Somewhere dense orbit of abelian subgroup of diffeomorphisms maps acting on C^n

TL;DR

This paper characterizes when an abelian subgroup of diffeomorphisms acting on C^n has a somewhere dense orbit, linking it to the density of a subgroup generated by certain exponential maps and their vector space span.

Contribution

It provides a precise criterion involving exponential maps and vector space spans for the density of orbits of abelian diffeomorphism subgroups on C^n.

Findings

Orbit G(x) is somewhere dense iff certain exponential maps generate a dense subgroup.

Characterization involves the existence of specific elements in the exponential preimage of G.

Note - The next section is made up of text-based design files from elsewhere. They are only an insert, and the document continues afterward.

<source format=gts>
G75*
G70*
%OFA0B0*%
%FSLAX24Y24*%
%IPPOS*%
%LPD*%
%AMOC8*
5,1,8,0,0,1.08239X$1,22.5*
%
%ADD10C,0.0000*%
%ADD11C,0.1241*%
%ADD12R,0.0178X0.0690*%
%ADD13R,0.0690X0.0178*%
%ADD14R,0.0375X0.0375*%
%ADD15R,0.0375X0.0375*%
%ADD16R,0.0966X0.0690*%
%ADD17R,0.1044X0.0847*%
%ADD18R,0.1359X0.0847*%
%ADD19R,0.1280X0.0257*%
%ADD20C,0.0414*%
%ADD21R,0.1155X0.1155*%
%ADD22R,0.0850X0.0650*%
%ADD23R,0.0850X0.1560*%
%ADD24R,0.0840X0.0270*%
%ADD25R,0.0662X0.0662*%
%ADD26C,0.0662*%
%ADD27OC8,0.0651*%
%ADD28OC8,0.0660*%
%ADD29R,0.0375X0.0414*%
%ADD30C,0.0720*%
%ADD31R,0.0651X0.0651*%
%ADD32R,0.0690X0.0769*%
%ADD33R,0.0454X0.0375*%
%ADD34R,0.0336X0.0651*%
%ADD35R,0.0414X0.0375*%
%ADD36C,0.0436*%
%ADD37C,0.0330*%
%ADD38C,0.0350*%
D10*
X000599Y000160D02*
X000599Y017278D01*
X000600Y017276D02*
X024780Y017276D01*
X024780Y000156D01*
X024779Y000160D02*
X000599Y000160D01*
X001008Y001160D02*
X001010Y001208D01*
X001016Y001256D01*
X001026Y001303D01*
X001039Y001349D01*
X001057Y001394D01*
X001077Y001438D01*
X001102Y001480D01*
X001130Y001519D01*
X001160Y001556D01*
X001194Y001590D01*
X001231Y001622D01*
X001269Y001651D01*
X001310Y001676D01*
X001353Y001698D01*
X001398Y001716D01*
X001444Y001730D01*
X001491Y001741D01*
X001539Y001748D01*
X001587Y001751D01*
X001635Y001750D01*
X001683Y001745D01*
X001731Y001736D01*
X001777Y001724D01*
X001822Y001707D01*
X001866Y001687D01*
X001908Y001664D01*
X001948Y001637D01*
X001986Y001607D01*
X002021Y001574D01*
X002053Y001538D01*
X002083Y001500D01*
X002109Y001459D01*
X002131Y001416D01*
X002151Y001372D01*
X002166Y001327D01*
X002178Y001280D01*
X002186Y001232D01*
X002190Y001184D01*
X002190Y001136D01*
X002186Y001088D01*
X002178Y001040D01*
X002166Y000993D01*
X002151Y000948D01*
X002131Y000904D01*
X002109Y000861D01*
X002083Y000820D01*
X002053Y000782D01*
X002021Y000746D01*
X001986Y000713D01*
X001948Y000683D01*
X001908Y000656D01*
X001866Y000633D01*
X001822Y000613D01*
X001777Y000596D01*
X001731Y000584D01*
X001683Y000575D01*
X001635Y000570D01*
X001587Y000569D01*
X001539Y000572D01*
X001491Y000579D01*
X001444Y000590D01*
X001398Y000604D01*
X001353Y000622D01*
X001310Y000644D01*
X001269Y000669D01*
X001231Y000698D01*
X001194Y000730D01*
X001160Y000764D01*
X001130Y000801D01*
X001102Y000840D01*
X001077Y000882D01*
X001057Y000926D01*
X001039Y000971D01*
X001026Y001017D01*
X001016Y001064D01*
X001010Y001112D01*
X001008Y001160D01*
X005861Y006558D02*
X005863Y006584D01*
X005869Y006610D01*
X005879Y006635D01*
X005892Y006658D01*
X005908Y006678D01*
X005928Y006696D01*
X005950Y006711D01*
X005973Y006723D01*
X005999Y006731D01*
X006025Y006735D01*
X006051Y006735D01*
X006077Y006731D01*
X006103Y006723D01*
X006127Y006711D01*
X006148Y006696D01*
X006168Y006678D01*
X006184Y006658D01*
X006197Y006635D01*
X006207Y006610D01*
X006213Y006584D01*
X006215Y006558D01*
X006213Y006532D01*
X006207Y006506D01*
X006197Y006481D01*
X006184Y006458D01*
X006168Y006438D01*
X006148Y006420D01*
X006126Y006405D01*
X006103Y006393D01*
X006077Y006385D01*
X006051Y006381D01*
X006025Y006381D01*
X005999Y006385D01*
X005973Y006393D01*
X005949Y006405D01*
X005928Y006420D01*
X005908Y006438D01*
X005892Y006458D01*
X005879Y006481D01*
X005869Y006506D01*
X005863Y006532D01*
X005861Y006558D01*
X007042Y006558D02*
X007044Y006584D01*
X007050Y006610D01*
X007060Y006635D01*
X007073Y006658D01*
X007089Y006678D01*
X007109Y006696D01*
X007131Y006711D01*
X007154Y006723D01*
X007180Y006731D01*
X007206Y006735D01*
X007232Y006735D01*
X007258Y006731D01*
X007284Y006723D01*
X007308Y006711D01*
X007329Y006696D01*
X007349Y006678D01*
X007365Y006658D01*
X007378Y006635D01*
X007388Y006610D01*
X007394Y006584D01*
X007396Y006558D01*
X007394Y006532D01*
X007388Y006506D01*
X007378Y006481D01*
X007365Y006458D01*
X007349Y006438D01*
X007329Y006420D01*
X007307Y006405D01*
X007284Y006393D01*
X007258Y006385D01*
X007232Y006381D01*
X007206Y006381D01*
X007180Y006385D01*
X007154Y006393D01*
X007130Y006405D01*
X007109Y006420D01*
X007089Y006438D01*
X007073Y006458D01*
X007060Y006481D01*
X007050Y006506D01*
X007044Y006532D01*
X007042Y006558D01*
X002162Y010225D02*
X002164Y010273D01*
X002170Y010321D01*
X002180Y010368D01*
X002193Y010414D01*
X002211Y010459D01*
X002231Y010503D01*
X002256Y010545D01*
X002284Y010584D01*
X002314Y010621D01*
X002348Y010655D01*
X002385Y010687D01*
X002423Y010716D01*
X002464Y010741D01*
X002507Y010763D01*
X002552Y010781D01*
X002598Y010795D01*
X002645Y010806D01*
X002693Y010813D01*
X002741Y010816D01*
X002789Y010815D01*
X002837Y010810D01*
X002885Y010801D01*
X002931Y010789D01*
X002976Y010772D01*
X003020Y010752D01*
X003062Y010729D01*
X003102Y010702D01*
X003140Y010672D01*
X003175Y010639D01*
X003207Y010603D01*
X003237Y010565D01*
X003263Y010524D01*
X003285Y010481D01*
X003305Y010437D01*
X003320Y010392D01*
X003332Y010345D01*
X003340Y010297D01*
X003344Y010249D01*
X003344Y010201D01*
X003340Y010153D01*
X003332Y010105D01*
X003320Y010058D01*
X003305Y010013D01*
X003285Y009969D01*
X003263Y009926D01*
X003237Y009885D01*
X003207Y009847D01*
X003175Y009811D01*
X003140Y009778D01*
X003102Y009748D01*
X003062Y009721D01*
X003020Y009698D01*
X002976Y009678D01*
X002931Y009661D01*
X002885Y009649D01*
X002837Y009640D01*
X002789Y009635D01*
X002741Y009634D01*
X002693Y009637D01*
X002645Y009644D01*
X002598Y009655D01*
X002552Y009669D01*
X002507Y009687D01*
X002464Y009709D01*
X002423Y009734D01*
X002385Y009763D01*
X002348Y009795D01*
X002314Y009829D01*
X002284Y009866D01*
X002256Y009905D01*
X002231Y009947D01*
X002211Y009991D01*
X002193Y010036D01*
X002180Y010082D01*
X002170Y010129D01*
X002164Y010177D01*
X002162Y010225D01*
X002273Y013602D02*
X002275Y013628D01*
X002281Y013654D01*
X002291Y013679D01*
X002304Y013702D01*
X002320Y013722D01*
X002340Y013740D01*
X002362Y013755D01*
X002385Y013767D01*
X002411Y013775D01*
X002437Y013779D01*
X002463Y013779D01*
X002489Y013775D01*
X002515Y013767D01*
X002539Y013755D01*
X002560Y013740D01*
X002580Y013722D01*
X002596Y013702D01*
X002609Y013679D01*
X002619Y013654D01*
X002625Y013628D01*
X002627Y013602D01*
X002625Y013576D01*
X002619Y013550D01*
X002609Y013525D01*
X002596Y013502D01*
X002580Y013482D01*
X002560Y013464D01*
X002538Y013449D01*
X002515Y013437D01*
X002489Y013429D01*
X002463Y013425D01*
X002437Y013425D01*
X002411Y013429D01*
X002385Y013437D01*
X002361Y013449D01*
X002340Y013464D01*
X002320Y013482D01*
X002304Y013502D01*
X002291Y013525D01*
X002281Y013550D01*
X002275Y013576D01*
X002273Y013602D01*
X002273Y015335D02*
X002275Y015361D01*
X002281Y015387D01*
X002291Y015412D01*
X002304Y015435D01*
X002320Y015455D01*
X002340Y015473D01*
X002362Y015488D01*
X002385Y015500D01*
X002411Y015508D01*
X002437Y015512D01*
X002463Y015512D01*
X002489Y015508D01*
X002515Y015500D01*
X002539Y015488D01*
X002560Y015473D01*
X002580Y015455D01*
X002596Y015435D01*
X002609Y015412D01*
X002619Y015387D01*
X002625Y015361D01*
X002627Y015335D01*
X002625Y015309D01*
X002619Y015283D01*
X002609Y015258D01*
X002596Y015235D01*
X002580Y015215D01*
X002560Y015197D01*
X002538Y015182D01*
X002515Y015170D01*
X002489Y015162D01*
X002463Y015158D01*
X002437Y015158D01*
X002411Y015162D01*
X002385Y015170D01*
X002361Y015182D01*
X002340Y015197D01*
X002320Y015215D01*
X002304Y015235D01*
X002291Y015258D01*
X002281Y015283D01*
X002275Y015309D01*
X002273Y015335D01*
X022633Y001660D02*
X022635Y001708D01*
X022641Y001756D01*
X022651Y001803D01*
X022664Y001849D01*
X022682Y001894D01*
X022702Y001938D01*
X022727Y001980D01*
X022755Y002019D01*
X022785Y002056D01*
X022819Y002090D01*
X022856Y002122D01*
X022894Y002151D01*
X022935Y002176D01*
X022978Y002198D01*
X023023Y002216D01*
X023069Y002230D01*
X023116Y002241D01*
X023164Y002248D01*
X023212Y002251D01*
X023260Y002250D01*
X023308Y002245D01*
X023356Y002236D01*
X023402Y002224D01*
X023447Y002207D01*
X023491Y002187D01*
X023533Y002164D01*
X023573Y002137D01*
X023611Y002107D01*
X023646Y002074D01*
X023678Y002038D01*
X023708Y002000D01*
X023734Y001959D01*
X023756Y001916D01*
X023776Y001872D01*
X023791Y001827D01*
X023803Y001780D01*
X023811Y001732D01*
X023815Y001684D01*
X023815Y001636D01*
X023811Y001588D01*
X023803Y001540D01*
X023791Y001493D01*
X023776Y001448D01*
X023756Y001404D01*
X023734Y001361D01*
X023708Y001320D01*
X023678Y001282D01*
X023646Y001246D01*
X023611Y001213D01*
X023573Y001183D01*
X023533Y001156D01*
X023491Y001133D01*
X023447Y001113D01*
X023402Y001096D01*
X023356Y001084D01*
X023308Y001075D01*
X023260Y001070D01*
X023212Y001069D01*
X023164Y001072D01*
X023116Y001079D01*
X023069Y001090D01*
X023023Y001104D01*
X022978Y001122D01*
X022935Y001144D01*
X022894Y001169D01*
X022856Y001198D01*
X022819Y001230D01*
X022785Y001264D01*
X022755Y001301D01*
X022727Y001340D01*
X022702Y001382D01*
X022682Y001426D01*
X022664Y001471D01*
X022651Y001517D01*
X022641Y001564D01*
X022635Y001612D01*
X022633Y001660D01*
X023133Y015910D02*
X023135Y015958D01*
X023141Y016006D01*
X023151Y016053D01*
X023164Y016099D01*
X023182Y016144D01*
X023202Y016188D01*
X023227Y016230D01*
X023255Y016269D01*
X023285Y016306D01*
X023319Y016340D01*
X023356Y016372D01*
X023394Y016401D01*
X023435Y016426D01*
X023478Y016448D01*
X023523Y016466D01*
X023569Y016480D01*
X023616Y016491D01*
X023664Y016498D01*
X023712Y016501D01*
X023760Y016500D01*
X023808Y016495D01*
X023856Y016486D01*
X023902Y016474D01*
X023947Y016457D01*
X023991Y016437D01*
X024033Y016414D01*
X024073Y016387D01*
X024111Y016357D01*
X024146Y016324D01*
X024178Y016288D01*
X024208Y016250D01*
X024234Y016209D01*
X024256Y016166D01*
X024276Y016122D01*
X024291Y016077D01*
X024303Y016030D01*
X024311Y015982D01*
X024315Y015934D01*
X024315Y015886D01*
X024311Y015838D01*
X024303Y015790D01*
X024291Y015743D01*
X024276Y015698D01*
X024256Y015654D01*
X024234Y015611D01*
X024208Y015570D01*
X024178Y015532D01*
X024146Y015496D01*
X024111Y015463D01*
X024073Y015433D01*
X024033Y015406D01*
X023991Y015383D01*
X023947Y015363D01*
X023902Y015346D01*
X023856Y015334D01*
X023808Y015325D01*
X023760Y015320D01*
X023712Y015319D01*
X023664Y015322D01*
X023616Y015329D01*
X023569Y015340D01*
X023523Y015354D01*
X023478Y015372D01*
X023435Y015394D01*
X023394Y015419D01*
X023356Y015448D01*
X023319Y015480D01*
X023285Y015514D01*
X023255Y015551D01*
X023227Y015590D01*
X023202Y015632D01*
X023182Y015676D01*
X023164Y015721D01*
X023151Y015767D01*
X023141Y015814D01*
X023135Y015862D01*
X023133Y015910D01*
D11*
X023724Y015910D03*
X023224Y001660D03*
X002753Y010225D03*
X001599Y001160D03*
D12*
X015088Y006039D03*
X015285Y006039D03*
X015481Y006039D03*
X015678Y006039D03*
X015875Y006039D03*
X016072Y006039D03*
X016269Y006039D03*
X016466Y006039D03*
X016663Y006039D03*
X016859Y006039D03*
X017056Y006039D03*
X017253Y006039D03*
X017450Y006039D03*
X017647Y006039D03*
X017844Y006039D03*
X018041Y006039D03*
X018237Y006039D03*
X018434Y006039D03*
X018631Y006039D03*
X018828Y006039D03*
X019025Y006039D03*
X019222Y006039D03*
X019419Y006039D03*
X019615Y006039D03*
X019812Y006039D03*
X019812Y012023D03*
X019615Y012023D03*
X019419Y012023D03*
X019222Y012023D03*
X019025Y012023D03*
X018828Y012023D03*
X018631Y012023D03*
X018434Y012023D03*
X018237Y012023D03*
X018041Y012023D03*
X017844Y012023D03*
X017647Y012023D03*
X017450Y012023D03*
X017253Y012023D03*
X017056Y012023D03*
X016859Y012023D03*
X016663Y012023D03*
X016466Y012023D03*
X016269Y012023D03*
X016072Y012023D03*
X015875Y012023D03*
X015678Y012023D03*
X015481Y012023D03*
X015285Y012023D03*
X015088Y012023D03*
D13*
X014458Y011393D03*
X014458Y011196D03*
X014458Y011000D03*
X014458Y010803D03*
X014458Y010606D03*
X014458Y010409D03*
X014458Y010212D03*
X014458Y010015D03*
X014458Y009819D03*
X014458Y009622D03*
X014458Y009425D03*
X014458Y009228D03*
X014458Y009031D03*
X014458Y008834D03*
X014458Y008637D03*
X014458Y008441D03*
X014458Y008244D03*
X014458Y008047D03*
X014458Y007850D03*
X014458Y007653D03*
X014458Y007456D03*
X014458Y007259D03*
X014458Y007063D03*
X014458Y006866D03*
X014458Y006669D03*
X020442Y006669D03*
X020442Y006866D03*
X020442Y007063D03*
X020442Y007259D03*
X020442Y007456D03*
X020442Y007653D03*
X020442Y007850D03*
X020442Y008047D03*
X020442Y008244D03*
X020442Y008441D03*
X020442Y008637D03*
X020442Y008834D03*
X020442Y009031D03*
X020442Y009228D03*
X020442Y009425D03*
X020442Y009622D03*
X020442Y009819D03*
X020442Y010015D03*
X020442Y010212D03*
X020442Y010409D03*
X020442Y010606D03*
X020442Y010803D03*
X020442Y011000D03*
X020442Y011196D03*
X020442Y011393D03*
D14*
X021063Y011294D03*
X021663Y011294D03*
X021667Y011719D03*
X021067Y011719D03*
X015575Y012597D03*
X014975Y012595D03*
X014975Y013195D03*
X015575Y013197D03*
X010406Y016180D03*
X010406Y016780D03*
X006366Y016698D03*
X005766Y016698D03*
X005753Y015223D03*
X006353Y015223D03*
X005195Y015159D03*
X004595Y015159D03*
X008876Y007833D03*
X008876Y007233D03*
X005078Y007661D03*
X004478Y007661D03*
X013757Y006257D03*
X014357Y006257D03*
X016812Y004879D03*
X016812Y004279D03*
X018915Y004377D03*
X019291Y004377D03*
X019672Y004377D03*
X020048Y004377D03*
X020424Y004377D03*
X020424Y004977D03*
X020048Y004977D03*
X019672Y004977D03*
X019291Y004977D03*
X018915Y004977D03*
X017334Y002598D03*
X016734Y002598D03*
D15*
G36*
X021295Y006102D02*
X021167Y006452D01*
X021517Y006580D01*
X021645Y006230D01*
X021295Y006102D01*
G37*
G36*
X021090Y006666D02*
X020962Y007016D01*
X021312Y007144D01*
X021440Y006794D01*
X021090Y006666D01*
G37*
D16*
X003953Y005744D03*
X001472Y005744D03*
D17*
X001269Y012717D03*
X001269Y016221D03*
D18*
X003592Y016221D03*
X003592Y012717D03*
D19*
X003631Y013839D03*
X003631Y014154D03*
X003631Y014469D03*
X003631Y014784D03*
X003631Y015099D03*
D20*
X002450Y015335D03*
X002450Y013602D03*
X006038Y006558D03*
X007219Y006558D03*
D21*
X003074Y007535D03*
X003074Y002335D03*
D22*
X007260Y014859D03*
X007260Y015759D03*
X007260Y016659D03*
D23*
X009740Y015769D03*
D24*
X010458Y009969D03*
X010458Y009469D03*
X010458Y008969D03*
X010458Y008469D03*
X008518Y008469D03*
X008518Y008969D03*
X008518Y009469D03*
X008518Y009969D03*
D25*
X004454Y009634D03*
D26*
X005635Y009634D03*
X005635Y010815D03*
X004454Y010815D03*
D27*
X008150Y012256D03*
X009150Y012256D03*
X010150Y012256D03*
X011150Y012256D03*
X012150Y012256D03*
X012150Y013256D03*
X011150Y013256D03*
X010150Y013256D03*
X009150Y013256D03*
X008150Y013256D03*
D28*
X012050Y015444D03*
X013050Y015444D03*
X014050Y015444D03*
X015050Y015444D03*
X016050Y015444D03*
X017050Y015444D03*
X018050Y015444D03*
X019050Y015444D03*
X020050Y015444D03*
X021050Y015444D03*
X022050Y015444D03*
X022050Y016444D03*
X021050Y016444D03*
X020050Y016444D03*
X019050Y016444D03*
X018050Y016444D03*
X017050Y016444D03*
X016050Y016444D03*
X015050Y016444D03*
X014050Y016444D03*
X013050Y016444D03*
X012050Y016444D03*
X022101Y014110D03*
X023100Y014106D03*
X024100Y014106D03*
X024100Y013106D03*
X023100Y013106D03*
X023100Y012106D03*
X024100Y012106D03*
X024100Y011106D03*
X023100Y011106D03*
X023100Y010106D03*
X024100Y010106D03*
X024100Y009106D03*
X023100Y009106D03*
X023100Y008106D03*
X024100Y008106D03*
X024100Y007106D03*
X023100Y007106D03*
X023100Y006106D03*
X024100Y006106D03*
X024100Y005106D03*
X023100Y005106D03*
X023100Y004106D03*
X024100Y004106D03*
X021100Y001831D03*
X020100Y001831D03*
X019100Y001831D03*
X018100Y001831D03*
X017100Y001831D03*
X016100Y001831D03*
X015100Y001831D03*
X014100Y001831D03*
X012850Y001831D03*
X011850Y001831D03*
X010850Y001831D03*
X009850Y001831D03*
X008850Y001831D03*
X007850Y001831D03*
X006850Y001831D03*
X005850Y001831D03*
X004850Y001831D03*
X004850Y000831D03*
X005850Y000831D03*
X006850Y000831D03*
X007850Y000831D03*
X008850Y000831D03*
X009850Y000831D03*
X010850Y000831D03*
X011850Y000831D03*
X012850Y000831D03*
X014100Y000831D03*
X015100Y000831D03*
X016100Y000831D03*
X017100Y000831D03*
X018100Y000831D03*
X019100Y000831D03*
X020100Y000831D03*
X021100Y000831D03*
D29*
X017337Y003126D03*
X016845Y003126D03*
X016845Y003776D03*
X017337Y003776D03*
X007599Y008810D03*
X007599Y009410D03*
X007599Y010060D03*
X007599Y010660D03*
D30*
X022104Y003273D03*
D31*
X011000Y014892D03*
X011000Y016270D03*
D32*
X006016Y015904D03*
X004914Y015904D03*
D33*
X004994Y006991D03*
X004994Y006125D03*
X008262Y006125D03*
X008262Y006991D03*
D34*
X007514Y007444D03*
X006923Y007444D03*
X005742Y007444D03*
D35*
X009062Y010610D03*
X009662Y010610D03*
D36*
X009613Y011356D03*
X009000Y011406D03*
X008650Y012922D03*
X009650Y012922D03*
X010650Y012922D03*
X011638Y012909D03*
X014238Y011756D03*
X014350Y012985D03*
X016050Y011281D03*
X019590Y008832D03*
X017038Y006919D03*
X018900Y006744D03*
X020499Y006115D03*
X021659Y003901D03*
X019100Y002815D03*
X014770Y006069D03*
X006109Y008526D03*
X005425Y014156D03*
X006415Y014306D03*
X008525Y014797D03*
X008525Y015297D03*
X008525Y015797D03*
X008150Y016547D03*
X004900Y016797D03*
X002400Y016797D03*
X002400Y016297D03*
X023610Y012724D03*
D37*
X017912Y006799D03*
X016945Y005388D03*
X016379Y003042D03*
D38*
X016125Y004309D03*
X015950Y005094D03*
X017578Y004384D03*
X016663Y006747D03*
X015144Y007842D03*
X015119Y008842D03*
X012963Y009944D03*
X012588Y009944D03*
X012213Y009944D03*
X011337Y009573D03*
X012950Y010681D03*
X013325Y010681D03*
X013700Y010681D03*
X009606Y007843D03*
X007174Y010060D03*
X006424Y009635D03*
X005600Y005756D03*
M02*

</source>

Density of the subgroup generated by vector fields determines orbit density.

Abstract

In this paper, we give a characterization for any abelian subgroup G of a lie group of diffeomorphisms maps of C^n, having a somewhere dense orbit G(x), x in C^n: G(x) is somewhere dense in C^n if and only if there are f_{1},....,f_{2n+1 in exp^{-1}(G) such that f_{2n+1} in vect(f_{1},...,f_{2n}) and Z.f_{1}(x)+....+Z.f_{2n+1}(x) is dense subgroup of C^n, where vect(f_{1},....,f_{2n}) is the vector space over R generated by f_{1},....,f_{2n}.